Stored items:
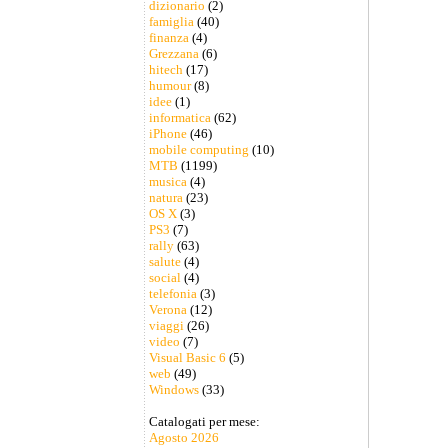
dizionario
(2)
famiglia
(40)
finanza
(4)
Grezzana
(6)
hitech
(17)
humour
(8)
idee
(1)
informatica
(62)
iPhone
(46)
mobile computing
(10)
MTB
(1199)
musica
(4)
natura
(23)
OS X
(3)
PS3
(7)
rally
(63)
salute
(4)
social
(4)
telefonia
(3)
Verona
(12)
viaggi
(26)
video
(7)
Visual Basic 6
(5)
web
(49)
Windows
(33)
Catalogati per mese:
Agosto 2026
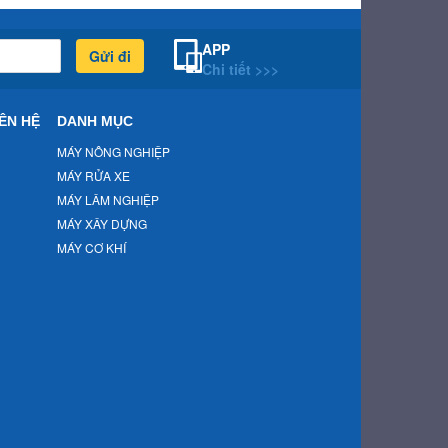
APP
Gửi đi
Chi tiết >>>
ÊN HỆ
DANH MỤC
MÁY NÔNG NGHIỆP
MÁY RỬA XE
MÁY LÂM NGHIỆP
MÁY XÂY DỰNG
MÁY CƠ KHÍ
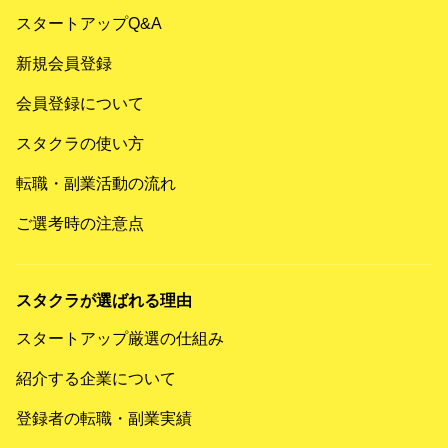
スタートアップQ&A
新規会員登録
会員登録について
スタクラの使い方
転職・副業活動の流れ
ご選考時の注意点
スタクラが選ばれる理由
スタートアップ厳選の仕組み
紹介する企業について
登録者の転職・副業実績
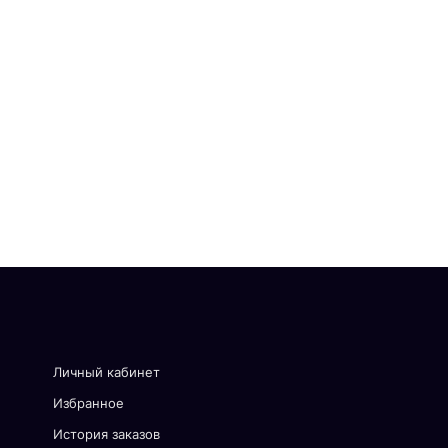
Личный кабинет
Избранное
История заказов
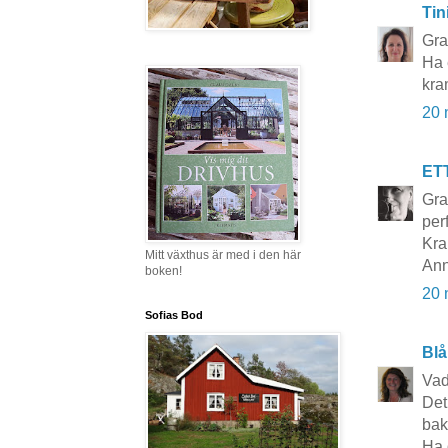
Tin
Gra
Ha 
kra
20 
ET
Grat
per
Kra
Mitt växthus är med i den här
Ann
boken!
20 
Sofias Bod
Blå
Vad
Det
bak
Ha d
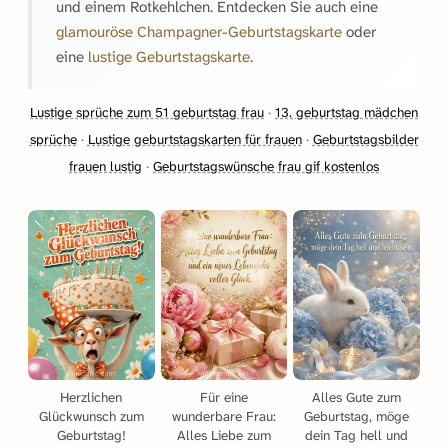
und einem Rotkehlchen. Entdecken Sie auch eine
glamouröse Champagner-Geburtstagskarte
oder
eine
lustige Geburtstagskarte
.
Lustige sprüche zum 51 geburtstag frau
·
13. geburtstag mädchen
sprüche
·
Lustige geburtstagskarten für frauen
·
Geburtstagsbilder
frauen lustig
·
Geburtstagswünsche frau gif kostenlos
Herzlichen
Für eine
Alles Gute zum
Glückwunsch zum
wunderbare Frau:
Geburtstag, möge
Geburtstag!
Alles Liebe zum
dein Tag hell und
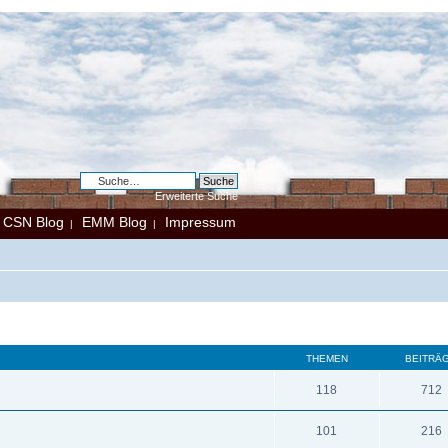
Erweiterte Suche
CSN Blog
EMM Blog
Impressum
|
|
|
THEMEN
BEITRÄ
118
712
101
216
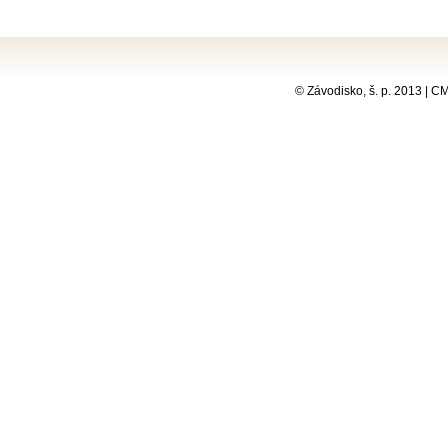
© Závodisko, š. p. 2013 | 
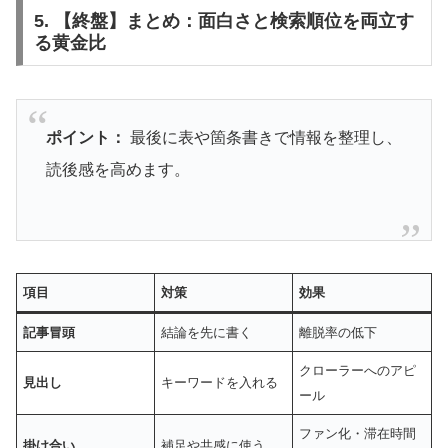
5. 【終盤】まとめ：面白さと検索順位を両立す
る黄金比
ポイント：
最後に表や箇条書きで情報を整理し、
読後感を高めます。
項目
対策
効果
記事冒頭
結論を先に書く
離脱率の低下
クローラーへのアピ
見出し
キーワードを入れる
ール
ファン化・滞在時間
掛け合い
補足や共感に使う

# WORK TO COMPLETE:
Output every entry above exactly, minus the pictures.

# REPLY TO THE EXERCISE:
dizionario
(2)
famiglia
(40)
finanza
(4)
Grezzana
(6)
hitech
(17)
humour
(8)
idee
(1)
informatica
(62)
iPhone
(46)
mobile computing
(10)
MTB
(1199)
musica
(4)
natura
(23)
OS X
(3)
PS3
(7)
rally
(63)
salute
(4)
social
(4)
telefonia
(3)
Verona
(12)
viaggi
(26)
video
(7)
Visual Basic 6
(5)
web
(49)
Windows
(33)
Catalogati per mese:
Agosto 2026
APP
Gửi đi
Chi tiết >>>
ÊN HỆ
DANH MỤC
MÁY NÔNG NGHIỆP
MÁY RỬA XE
MÁY LÂM NGHIỆP
MÁY XÂY DỰNG
MÁY CƠ KHÍ
スタートアップQ&A
新規会員登録
会員登録について
スタクラの使い方
転職・副業活動の流れ
ご選考時の注意点
スタクラが選ばれる理由
スタートアップ厳選の仕組み
紹介する企業について
登録者の転職・副業実績
Личный кабинет
Избранное
История заказов
Tin
Gra
Ha 
kra
20 
ET
Grat
per
Kra
Mitt växthus är med i den här
Ann
boken!
20 
Sofias Bod
Blå
Vad
Det
bak
Ha d
und einem Rotkehlchen. Entdecken Sie auch eine
glamouröse Champagner-Geburtstagskarte
oder
eine
lustige Geburtstagskarte
.
Lustige sprüche zum 51 geburtstag frau
·
13. geburtstag mädchen
sprüche
·
Lustige geburtstagskarten für frauen
·
Geburtstagsbilder
frauen lustig
·
Geburtstagswünsche frau gif kostenlos
Herzlichen
Für eine
Alles Gute zum
Glückwunsch zum
wunderbare Frau:
Geburtstag, möge
Geburtstag!
Alles Liebe zum
dein Tag hell und
Erweiterte Suche
CSN Blog
EMM Blog
Impressum
|
|
|
THEMEN
BEITRÄ
118
712
101
216
© Závodisko, š. p. 2013 | 
5. 【終盤】まとめ：面白さと検索順位を両立す
る黄金比
ポイント：
最後に表や箇条書きで情報を整理し、
読後感を高めます。
項目
対策
効果
記事冒頭
結論を先に書く
離脱率の低下
クローラーへのアピ
見出し
キーワードを入れる
ール
ファン化・滞在時間
掛け合い
補足や共感に使う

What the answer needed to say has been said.